Michelle Shroyer ′11
Hometown: Birmingham, AL
Major: Chemistry, with a minor in Religious Studies
You’re majoring in chemistry and minoring in religious studies. That’s quite the unusual combination! Why did you choose religious studies as a minor?
I’ve always had an interest in religion and its role within society, but as I grew up, I realized that I know quite a bit about my own Christianity but very little about anything else. When I came to Rhodes, I decided to deepen my understanding about other religions and to critically explore my own. During first and second year, I pursued the Life: Then and Now track of the humanities requirement. In those courses, I engaged with the Bible and other religious texts as a scholar—and I loved it. It’s one thing to read a spiritual text and discern the meaning it’s trying to convey, but it’s so much more eye-opening and rewarding to delve into the text and analyze which elements are being employed to produce the meaning it communicates. Now, I’m able to not only read a religious text but to engage with it, to comprehend the influences at play behind the words on the page, to take better ownership of that text as my own.
Plus, having at least one religious studies class per semester offers a welcome respite from my science courses. I know it sounds strange, but it’s so nice to be able to go into a building other than Frazier Jelke a few times a week!
You presented a paper at the Associated Colleges of the South Gender & Sexuality Conference titled "The Role of Gender in Original Sin." What was that experience like?
Being a chemistry major, it was like stepping into a brand-new world. I’m used to tubes and pipettes and readouts of data, so to find myself at the front of a room and expected to discuss books and academic criticisms was something completely new to me. But all the same, I enjoyed it. When I took Dr. Michelle Voss Roberts’ feminist theology class, it was the first time I had ever considered the role of gender within the Bible and how it affects our understanding of the parables. Needless to say, it was quite a daunting yet beneficial experience. Not only did I examine Christianity through a lens I had never considered before, but I also pushed myself beyond the limits of anything I’ve done at Rhodes so far. I’m used to writing abstracts and lab reports, so writing a 12-page research paper was completely foreign to me. But with Professor Voss Roberts’ constant encouragement and close mentoring, I delved straight into the paper and emerged with a final product that I’m quite proud of.
What do you hope to do with your studies in chemistry and religion after you graduate?

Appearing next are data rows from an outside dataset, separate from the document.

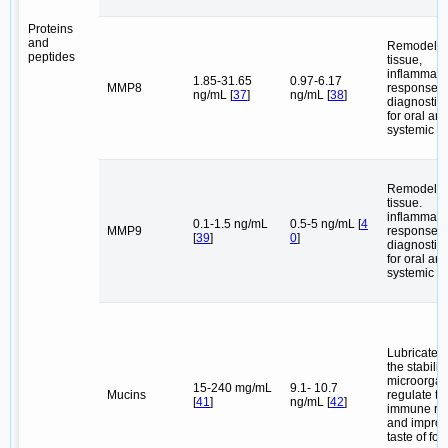
Proteins
and
Remodel o
peptides
tissue,
inflammato
1.85-31.65
0.97-6.17
MMP8
response, 
ng/mL [
37
]
ng/mL [
38
]
diagnostic
for oral an
systemic d
Remodel o
tissue.
inflammato
0.1-1.5 ng/mL
0.5-5 ng/mL [
4
MMP9
response, 
[
39
]
0
]
diagnostic
for oral an
systemic d
Lubricate, 
the stability
microorgan
15-240 mg/mL
9.1- 10.7
Mucins
regulate th
[
41
]
ng/mL [
42
]
immune re
and improv
taste of foo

Right now, my plan is to continue on to medical school and pursue a joint M.D./Ph.D. degree in the field of cancer research. Hopefully, with the knowledge I’ve gained from religious studies, I’ll be able to better relate to my patients since I’ll have a sense of their religious customs and cultural backgrounds. But more important, I feel confident that when graduation rolls around, I’ll be prepared to tackle the full gamut of what lies ahead. Studying chemistry taught me how to experiment and analyze; studying in the humanities taught me how to critically read and write. Combined, those two skills will aid in shaping me into the best researcher I can be.